Michael Chermside mcherm at destiny.com
Fri May 24 13:08:17 EDT 2002


I wrote:
 > Can someone elaborate with a simple summary of the data structure that
 > is used [for Longs]?

Tim writes:
 > See include/longintrepr.h

Well, I *did* look, and here's the relevent part of what I saw:

|  typedef unsigned short digit;
|  #define SHIFT    15
|  #define BASE     ((digit)1 << SHIFT)
|  /* Long integer representation.
|     The absolute value of a number is equal to
|         SUM(for i=0 through abs(ob_size)-1) ob_digit[i] * 2**(SHIFT*i)
|     Negative numbers are represented with ob_size < 0;
|     zero is represented by ob_size == 0.
|     In a normalized number, ob_digit[abs(ob_size)-1] (the most
|     significant
|     digit) is never zero.  Also, in all cases, for all valid i,
|         0 <= ob_digit[i] <= MASK.
|     The allocation function takes care of allocating extra memory
|     so that ob_digit[0] ... ob_digit[abs(ob_size)-1] are actually
|     available. */
|
|  struct _longobject {
|      PyObject_HEAD
|      int ob_size;
|      digit ob_digit[1];
|  };


"Aha!" I sez to myself, they aren't REALLY of unlimited precision, just 
REALLY big precision.
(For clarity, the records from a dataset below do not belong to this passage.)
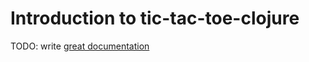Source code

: # Introduction to tic-tac-toe-clojure

TODO: write [great documentation](http://jacobian.org/writing/what-to-write/)
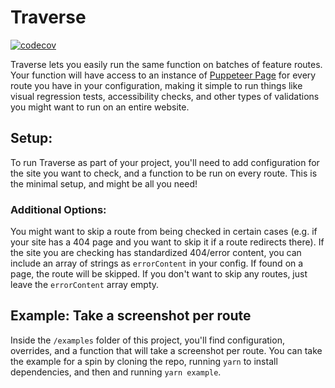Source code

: # Traverse

[![codecov](https://codecov.io/gh/beckkramer/puppeteer-traverse/branch/main/graph/badge.svg?token=K32F7O3GV5)](https://codecov.io/gh/beckkramer/puppeteer-traverse)

Traverse lets you easily run the same function on batches of feature routes. Your function will have access to an instance of [Puppeteer Page](https://pptr.dev/#?product=Puppeteer&show=api-class-page) for every route you have in your configuration, making it simple to run things like visual regression tests, accessibility checks, and other types of validations you might want to run on an entire website.

## Setup:

To run Traverse as part of your project, you'll need to add configuration for the site you want to check, and a function to be run on every route. This is the minimal setup, and might be all you need!

### Additional Options:

You might want to skip a route from being checked in certain cases (e.g. if your site has a 404 page and you want to skip it if a route redirects there). If the site you are checking has standardized 404/error content, you can include an array of strings as `errorContent` in your config. If found on a page, the route will be skipped. If you don't want to skip any routes, just leave the `errorContent` array empty.

## Example: Take a screenshot per route

Inside the `/examples` folder of this project, you'll find configuration, overrides, and a function that will take a screenshot per route. You can take the example for a spin by cloning the repo, running `yarn` to install dependencies, and then and running `yarn example`.

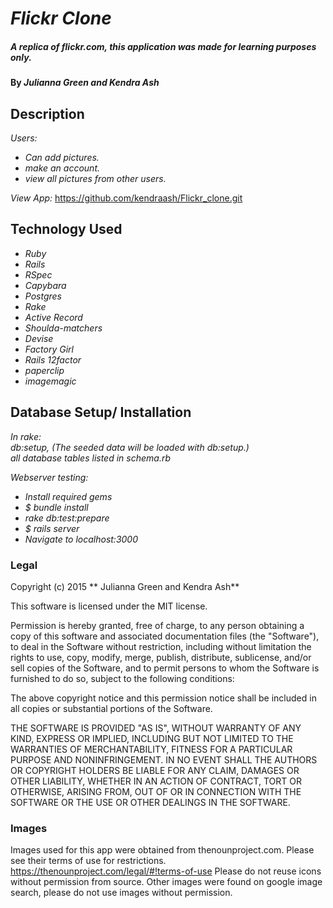 # _Flickr Clone_

##### A replica of flickr.com, this application was made for learning purposes only.

#### By _**Julianna Green and Kendra Ash**_

## Description

_Users:_
* _Can add pictures._
* _make an account._
* _view all pictures from other users._


_View App:_ https://github.com/kendraash/Flickr_clone.git

## Technology Used
* _Ruby_
* _Rails_
* _RSpec_
* _Capybara_
* _Postgres_
* _Rake_
* _Active Record_
* _Shoulda-matchers_
* _Devise_
* _Factory Girl_
* _Rails 12factor_
* _paperclip_
* _imagemagic_


## Database Setup/ Installation

_In rake:_<br>
_db:setup, (The seeded data will be loaded with db:setup.)_<br>
_all database tables listed in schema.rb_
<br>

_Webserver testing:_
* _Install required gems_
* _$ bundle install_
* _rake db:test:prepare_
* _$ rails server_
* _Navigate to localhost:3000_

### Legal

Copyright (c) 2015 ** Julianna Green and Kendra Ash**

This software is licensed under the MIT license.

Permission is hereby granted, free of charge, to any person obtaining a copy
of this software and associated documentation files (the "Software"), to deal
in the Software without restriction, including without limitation the rights
to use, copy, modify, merge, publish, distribute, sublicense, and/or sell
copies of the Software, and to permit persons to whom the Software is
furnished to do so, subject to the following conditions:

The above copyright notice and this permission notice shall be included in
all copies or substantial portions of the Software.

THE SOFTWARE IS PROVIDED "AS IS", WITHOUT WARRANTY OF ANY KIND, EXPRESS OR
IMPLIED, INCLUDING BUT NOT LIMITED TO THE WARRANTIES OF MERCHANTABILITY,
FITNESS FOR A PARTICULAR PURPOSE AND NONINFRINGEMENT. IN NO EVENT SHALL THE
AUTHORS OR COPYRIGHT HOLDERS BE LIABLE FOR ANY CLAIM, DAMAGES OR OTHER
LIABILITY, WHETHER IN AN ACTION OF CONTRACT, TORT OR OTHERWISE, ARISING FROM,
OUT OF OR IN CONNECTION WITH THE SOFTWARE OR THE USE OR OTHER DEALINGS IN
THE SOFTWARE.

### Images

Images used for this app were obtained from thenounproject.com. Please see their terms of use for restrictions. https://thenounproject.com/legal/#!terms-of-use Please do not reuse icons without permission from source. Other images were found on google image search, please do not use images without permission.
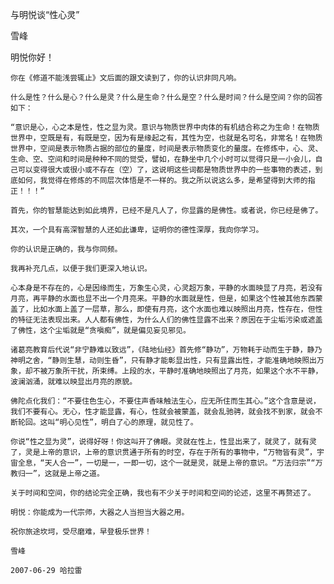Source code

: 与明悦谈“性心灵”

雪峰


明悦你好！

    你在《修道不能浅尝辄止》文后面的跟文读到了，你的认识非同凡响。

    什么是性？什么是心？什么是灵？什么是生命？什么是空？什么是时间？什么是空间？你的回答如下：

    “意识是心，心之本是性，性之显为灵。意识与物质世界中肉体的有机结合称之为生命！在物质世界中，空既是有，有既是空，因为有是缘起之有，其性为空，也就是名可名，非常名！在物质世界中，空间是表示物质占据的部位的量度，时间是表示物质变化的量度。在修炼中，心、灵、生命、空、空间和时间是种种不同的觉受，譬如，在静坐中几个小时可以觉得只是一小会儿，自己可以变得很大或很小或不存在（空）了，这说明这些词都是物质世界中的一些事物的表述，到底如何，我觉得在修炼的不同层次体悟是不一样的。我之所以说这么多，是希望得到大师的指正！！！”

    首先，你的智慧能达到如此境界，已经不是凡人了，你显露的是佛性。或者说，你已经是佛了。

    其次，一个具有高深智慧的人还如此谦卑，证明你的德性深厚，我向你学习。

    你的认识是正确的，我与你同频。

    我再补充几点，以便于我们更深入地认识。

    心本身是不存在的，心是因缘而生，万象生心灵，心灵超万象，平静的水面映显了月亮，若没有月亮，再平静的水面也显不出一个月亮来。平静的水面就是性，但是，如果这个性被其他东西蒙盖了，比如水面上盖了一层草，那么，即使有月亮，这个水面也难以映照出月亮，性存在，但性的特征无法表现出来。人人都有佛性，为什么人们的佛性显露不出来？原因在于尘垢污染或遮盖了佛性，这个尘垢就是“贪嗔痴”，就是偏见妄见邪见。

    诸葛亮教育后代说“非宁静难以致远”，《陆地仙经》首先修“静功”，万物耗于动而生于静，静乃神明之舍，“静则生慧，动则生昏”，只有静才能彰显出性，只有显露出性，才能准确地映照出万象，却不被万象所干扰，所束缚。上段的水，平静时准确地映照出了月亮，如果这个水不平静，波澜汹涌，就难以映显出月亮的原貌。

    佛陀点化我们：“不要住色生心，不要住声香味触法生心，应无所住而生其心。”这个含意是说，我们不要有心。无心，性才能显露，有心，性就会被蒙盖，就会乱驰骋，就会找不到家，就会不断轮回。这叫“明心见性”，明白了心的原理，就见性了。

    你说“性之显为灵”，说得好呀！你这叫开了佛眼。灵就在性上，性显出来了，就灵了，就有灵了，灵是上帝的意识，上帝的意识贯通于所有的时空，存在于所有的事物中，“万物皆有灵”，宇宙全息，“天人合一”，一切是一，一即一切，这个一就是灵，就是上帝的意识。“万法归宗”“万教归一”，这就是上帝之道。

    关于时间和空间，你的结论完全正确，我也有不少关于时间和空间的论述，这里不再赘述了。

    明悦：你能成为一代宗师，大器之人当担当大器之用。

    祝你旅途坎坷，受尽磨难，早登极乐世界！

    雪峰

    2007-06-29 哈拉雷



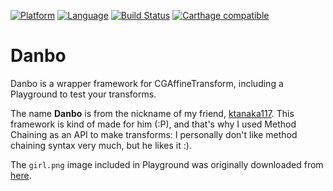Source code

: [![Platform](http://img.shields.io/badge/platform-ios-blue.svg?style=flat)](https://developer.apple.com/iphone/index.action)
[![Language](http://img.shields.io/badge/language-swift-brightgreen.svg?style=flat)](https://developer.apple.com/swift)
[![Build Status](https://www.bitrise.io/app/a48a97574f990df3/status.svg?token=4cj7agy2fg3EQAXtmbAtQA&branch=master)](https://www.bitrise.io/app/a48a97574f990df3)
[![Carthage compatible](https://img.shields.io/badge/Carthage-compatible-4BC51D.svg?style=flat)](https://github.com/Carthage/Carthage)

# Danbo
Danbo is a wrapper framework for CGAffineTransform, including a Playground to test your transforms.

The name **Danbo** is from the nickname of my friend, [ktanaka117](https://github.com/ktanaka117/). This framework is kind of made for him (:P), and that's why I used Method Chaining as an API to make transforms: I personally don't like method chaining syntax very much, but he likes it :).

The `girl.png` image included in Playground was originally downloaded from [here](https://www.ac-illust.com/main/detail.php?id=121046).
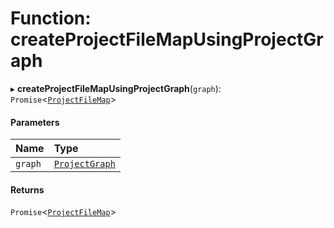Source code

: # Function: createProjectFileMapUsingProjectGraph

▸ **createProjectFileMapUsingProjectGraph**(`graph`): `Promise`\<[`ProjectFileMap`](../../reference/core-api/devkit/documents/ProjectFileMap)\>

#### Parameters

| Name    | Type                                                                     |
| :------ | :----------------------------------------------------------------------- |
| `graph` | [`ProjectGraph`](../../reference/core-api/devkit/documents/ProjectGraph) |

#### Returns

`Promise`\<[`ProjectFileMap`](../../reference/core-api/devkit/documents/ProjectFileMap)\>
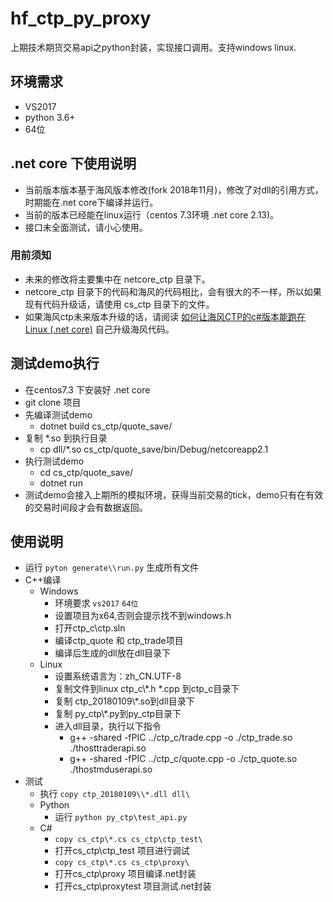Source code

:# hf_ctp_py_proxy
上期技术期货交易api之python封装，实现接口调用。支持windows linux.

## 环境需求
* VS2017
* python 3.6+
* 64位

## .net core 下使用说明
* 当前版本版本基于海风版本修改(fork 2018年11月)，修改了对dll的引用方式，时期能在.net core下编译并运行。
* 当前的版本已经能在linux运行（centos 7.3环境 .net core 2.13)。
* 接口未全面测试，请小心使用。

### 用前须知
* 未来的修改将主要集中在 netcore_ctp 目录下。
* netcore_ctp 目录下的代码和海风的代码相比，会有很大的不一样，所以如果现有代码升级话，请使用 cs_ctp 目录下的文件。
* 如果海风ctp未来版本升级的话，请阅读 [如何让海风CTP的c#版本能跑在 Linux (.net core)](http://www.csharptools.cn/post/25.html) 自己升级海风代码。

## 测试demo执行
* 在centos7.3 下安装好 .net core
* git clone 项目
* 先编译测试demo
    * dotnet build cs_ctp/quote_save/
* 复制 *.so 到执行目录
    * cp dll/*.so cs_ctp/quote_save/bin/Debug/netcoreapp2.1
* 执行测试demo
    * cd cs_ctp/quote_save/
    * dotnet run
* 测试demo会接入上期所的模拟环境，获得当前交易的tick，demo只有在有效的交易时间段才会有数据返回。

## 使用说明
* 运行 `pyton generate\\run.py` 生成所有文件
* C++编译
    * Windows
        * 环境要求 `vs2017` `64位`
        * 设置项目为x64,否则会提示找不到windows.h
        * 打开ctp_c\\ctp.sln
        * 编译ctp_quote 和 ctp_trade项目
        * 编译后生成的dll放在dll目录下
    * Linux
        * 设置系统语言为：zh_CN.UTF-8
        * 复制文件到linux ctp_c\\*.h *.cpp 到ctp_c目录下
        * 复制 ctp_20180109\\*.so到dll目录下
        * 复制 py_ctp\\*.py到py_ctp目录下
        * 进入dll目录，执行以下指令
            * g++ -shared -fPIC ../ctp_c/trade.cpp -o ./ctp_trade.so ./thosttraderapi.so
            * g++ -shared -fPIC ../ctp_c/quote.cpp -o ./ctp_quote.so ./thostmduserapi.so
* 测试
    * 执行 `copy ctp_20180109\\*.dll dll\`
    * Python
        * 运行 `python py_ctp\test_api.py`
    * C#
        * `copy cs_ctp\*.cs cs_ctp\ctp_test\`
        * 打开cs_ctp\ctp_test 项目进行调试
        * `copy cs_ctp\*.cs cs_ctp\proxy\`
        * 打开cs_ctp\proxy 项目编译.net封装
        * 打开cs_ctp\proxytest 项目测试.net封装



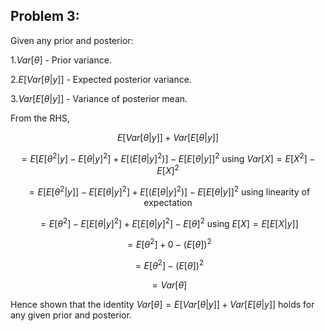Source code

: ## Problem 3:

Given any prior and posterior:

$1. Var[\theta] \text{ - Prior variance.}$

$2. E[Var[\theta | y]] \text{ - Expected posterior variance.}$

$3. Var[E[\theta | y]] \text{ - Variance of posterior mean.}$

From the RHS, 

$$E[Var[\theta | y]] + Var [E[\theta | y]]$$

$$= E[E[\theta^2 | y]- E[\theta | y]^2] + E[(E[\theta | y]^2)] - E[E[\theta | y]]^2 \text{ using }Var[X] = E[X^2] - E[X]^2$$

$$= E[E[\theta^2 | y]] - E[E[\theta | y]^2] + E[(E[\theta | y]^2)] - E[E[\theta | y]]^2 \text{ using linearity of expectation}$$

$$= E[\theta^2] - E[E[\theta | y]^2] + E[E[\theta | y]^2] - E[\theta]^2\text{ using }E[X] = E[E[X | y]]$$

$$= E[\theta^2] + 0 - (E[\theta])^2$$

$$= E[\theta^2] - (E[\theta])^2$$

$$= Var[\theta] $$

Hence shown that the identity $Var[\theta] = E[Var[\theta | y]] + Var [E[\theta | y]]$ holds for any given prior and posterior.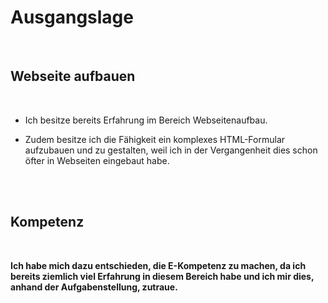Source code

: 
# Ausgangslage

<br>

## Webseite aufbauen
<br>

- Ich besitze bereits Erfahrung im Bereich Webseitenaufbau.

- Zudem besitze ich die Fähigkeit ein komplexes HTML-Formular aufzubauen und zu gestalten, weil ich in der Vergangenheit dies schon öfter in Webseiten eingebaut habe.

<br>
<br>

## Kompetenz
<br>

**Ich habe mich dazu entschieden, die E-Kompetenz zu machen, da ich bereits ziemlich viel Erfahrung in diesem Bereich habe und ich mir dies, anhand der Aufgabenstellung, zutraue.**
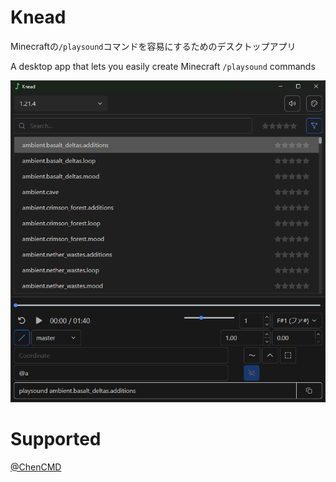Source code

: # Knead
Minecraftの`/playsound`コマンドを容易にするためのデスクトップアプリ

A desktop app that lets you easily create Minecraft `/playsound` commands

![SampleImage](image.png)

# Supported
[@ChenCMD](https://github.com/ChenCMD)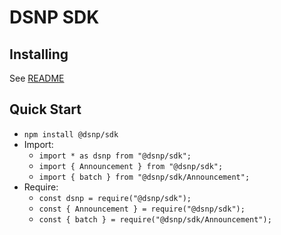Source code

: # DSNP SDK

## Installing

See [README](https://github.com/LibertyDSNP/sdk-ts/)

## Quick Start

- `npm install @dsnp/sdk`
- Import:
  - `import * as dsnp from "@dsnp/sdk";`
  - `import { Announcement } from "@dsnp/sdk";`
  - `import { batch } from "@dsnp/sdk/Announcement";`
- Require:
  - `const dsnp = require("@dsnp/sdk");`
  - `const { Announcement } = require("@dsnp/sdk");`
  - `const { batch } = require("@dsnp/sdk/Announcement");`
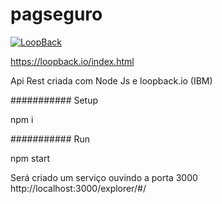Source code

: # pagseguro

[![LoopBack](https://github.com/strongloop/loopback-next/raw/master/docs/site/imgs/branding/Powered-by-LoopBack-Badge-(blue)-@2x.png)](http://loopback.io/)


https://loopback.io/index.html


Api Rest criada com Node Js e loopback.io (IBM)


########### Setup

npm i

########### Run

npm start






Será criado um serviço ouvindo a porta 3000
http://localhost:3000/explorer/#/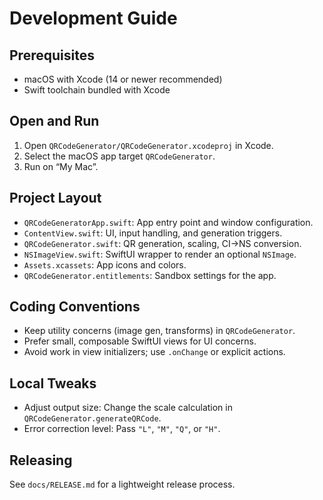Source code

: # Development Guide

## Prerequisites

- macOS with Xcode (14 or newer recommended)
- Swift toolchain bundled with Xcode

## Open and Run

1. Open `QRCodeGenerator/QRCodeGenerator.xcodeproj` in Xcode.
2. Select the macOS app target `QRCodeGenerator`.
3. Run on “My Mac”.

## Project Layout

- `QRCodeGeneratorApp.swift`: App entry point and window configuration.
- `ContentView.swift`: UI, input handling, and generation triggers.
- `QRCodeGenerator.swift`: QR generation, scaling, CI→NS conversion.
- `NSImageView.swift`: SwiftUI wrapper to render an optional `NSImage`.
- `Assets.xcassets`: App icons and colors.
- `QRCodeGenerator.entitlements`: Sandbox settings for the app.

## Coding Conventions

- Keep utility concerns (image gen, transforms) in `QRCodeGenerator`.
- Prefer small, composable SwiftUI views for UI concerns.
- Avoid work in view initializers; use `.onChange` or explicit actions.

## Local Tweaks

- Adjust output size: Change the scale calculation in `QRCodeGenerator.generateQRCode`.
- Error correction level: Pass `"L"`, `"M"`, `"Q"`, or `"H"`.

## Releasing

See `docs/RELEASE.md` for a lightweight release process.

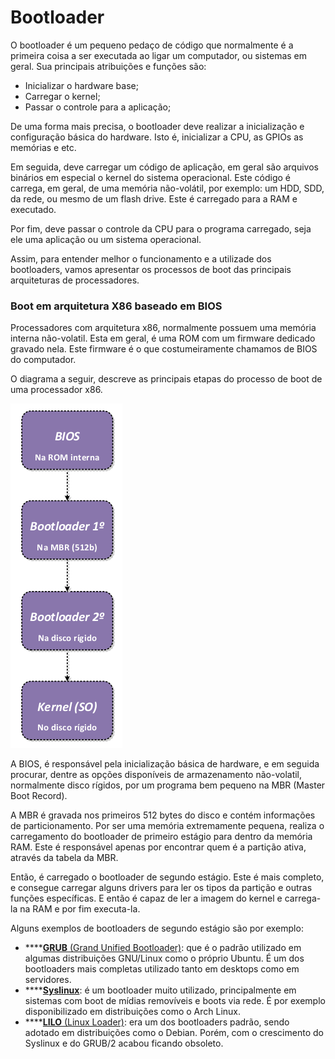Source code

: # Bootloader

O bootloader é um pequeno pedaço de código que normalmente é a primeira coisa a ser executada ao ligar um computador, ou sistemas em geral. Sua principais atribuições e funções são:

* Inicializar o hardware base;
* Carregar o kernel;
* Passar o controle para a aplicação;

De uma forma mais precisa, o bootloader deve realizar a inicialização e configuração básica do hardware. Isto é, inicializar a  CPU, as GPIOs as memórias e etc. 

Em seguida, deve carregar um código de aplicação, em geral são arquivos binários em especial o kernel do sistema operacional. Este código é carrega, em geral, de uma memória não-volátil, por exemplo: um HDD, SDD, da rede, ou mesmo de um flash drive. Este é carregado para a RAM e executado.

Por fim, deve passar o controle da CPU para o programa carregado, seja ele uma aplicação ou um sistema operacional.

Assim, para entender melhor o funcionamento e a utilizade dos bootloaders, vamos apresentar os processos de boot das principais arquiteturas de processadores.

### Boot em arquitetura X86 baseado em BIOS

Processadores com arquitetura x86, normalmente possuem uma memória interna não-volatil. Esta em geral, é uma ROM com um firmware dedicado gravado nela. Este firmware é o que costumeiramente chamamos de BIOS do computador.

O diagrama a seguir, descreve as principais etapas do processo de boot de uma processador x86.

![](../.gitbook/assets/image%20%2826%29.png)

A BIOS, é responsável pela inicialização básica de hardware, e em seguida procurar, dentre as opções disponíveis de armazenamento não-volatil, normalmente disco rígidos, por um programa bem pequeno na MBR \(Master Boot Record\). 

A MBR é gravada nos primeiros 512 bytes do disco e contém informações de particionamento. Por ser uma memória extremamente pequena, realiza o carregamento do bootloader de primeiro estágio para dentro da memória RAM. Este é responsável apenas por encontrar quem é a partição ativa, através da tabela da MBR.

Então, é carregado o bootloader de segundo estágio. Este é mais completo, e consegue carregar alguns drivers para ler os tipos da partição e outras funções específicas. E então é capaz de ler a imagem do kernel e carrega-la na RAM e por fim executa-la.

Alguns exemplos de bootloaders de segundo estágio são por exemplo:

* \*\*\*\*[**GRUB** \(Grand Unified Bootloader\)](https://www.gnu.org/software/grub/): que é o padrão utilizado em algumas distribuições GNU/Linux como o próprio Ubuntu. É um dos bootloaders mais completas utilizado tanto em desktops como em servidores.
* \*\*\*\*[**Syslinux**](https://www.syslinux.org/): é um bootloader muito utilizado, principalmente em sistemas com boot de mídias removíveis e boots via rede. É por exemplo disponibilizado em distribuições como o Arch Linux.
* \*\*\*\*[**LILO** \(Linux Loader\)](https://lilo.alioth.debian.org/): era um dos bootloaders padrão, sendo adotado em distribuições como o Debian. Porém, com o crescimento do Syslinux e do GRUB/2 acabou ficando obsoleto.











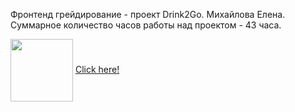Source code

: Фронтенд грейдирование - проект Drink2Go.
Михайлова Елена.
Суммарное количество часов работы над проектом - 43 часа.

<img align="center" src="https://user-images.githubusercontent.com/96042722/194139024-5044d90c-8c75-40ca-bf00-8f15e18d4f10.svg" width="100px" height="100px"/>
<a align="center" href="https://elenamihailova.github.io/Drink2go/">Click here! </a>

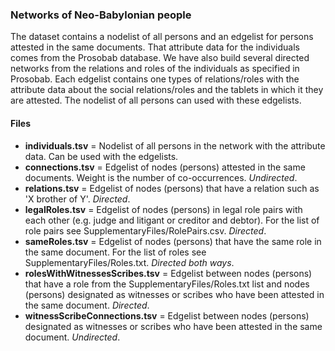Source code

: ### Networks of Neo-Babylonian people

The dataset contains a nodelist of all persons and an edgelist for persons attested in the same documents. That attribute data for the individuals comes from the Prosobab database. We have also build several directed networks from the relations and roles of the individuals as specified in Prosobab. Each edgelist contains one types of relations/roles with the attribute data about the social relations/roles and the tablets in which it they are attested. The nodelist of all persons can used with these edgelists.

#### Files
- **individuals.tsv** = Nodelist of all persons in the network with the attribute data. Can be used with the edgelists.
- **connections.tsv** = Edgelist of nodes (persons) attested in the same documents. Weight is the number of co-occurrences. _Undirected_.
- **relations.tsv** = Edgelist of nodes (persons) that have a relation such as 'X brother of Y'. _Directed_.
- **legalRoles.tsv** = Edgelist of nodes (persons) in legal role pairs with each other (e.g. judge and litigant or creditor and debtor). For the list of role pairs see SupplementaryFiles/RolePairs.csv. _Directed_.
- **sameRoles.tsv** = Edgelist of nodes (persons) that have the same role in the same document. For the list of roles see SupplementaryFiles/Roles.txt. _Directed both ways_.
- **rolesWithWitnessesScribes.tsv** = Edgelist between nodes (persons) that have a role from the SupplementaryFiles/Roles.txt list and nodes (persons) designated as witnesses or scribes who have been attested in the same document. _Directed_.
- **witnessScribeConnections.tsv** = Edgelist between nodes (persons) designated as witnesses or scribes who have been attested in the same document. _Undirected_.
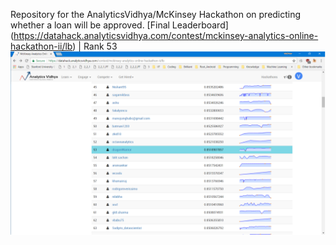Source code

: Repository for the AnalyticsVidhya/McKinsey Hackathon on predicting whether a loan will be approved.
[Final Leaderboard] (https://datahack.analyticsvidhya.com/contest/mckinsey-analytics-online-hackathon-ii/lb) | Rank 53
![Private LB Screenshot](https://github.com/DragonWarrior15/Kaggle/blob/master/201801_analyticsvidhya_loan_pred/LB.png)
They're stored as a number in base BASE (base 
2**15), with a maximum of MAXINT digits. So the largest possible Long
should (I sez to myself) be:

         2**( 15 * (2**MAXINT) ) - 1

Well... I'd like to see THAT! So I tries it out for myself by starting 
up Python and typing the following (actually, it took me a couple of 
tries to figure out how to do it without crashing things):

Python 2.2.1 (#34, Apr  9 2002, 19:34:33) [MSC 32 bit (Intel)] on win32
Type "help", "copyright", "credits" or "license" for more information.
 >>> big = 1L << (2**31 - 1)
 >>> big <<= 15
 >>> big += 1
 >>> big <<= 45
 >>>

As you can see, it should have overflowed (I thought) in line 3. And it 
CERTAINLY shouldn't have been able to do line 4! It is, of course, 
possible that ob_size is silently overflowing, but I did some simple 
experiments designed to test that and they all seemed work.

So how ARE *really* big numbers stored?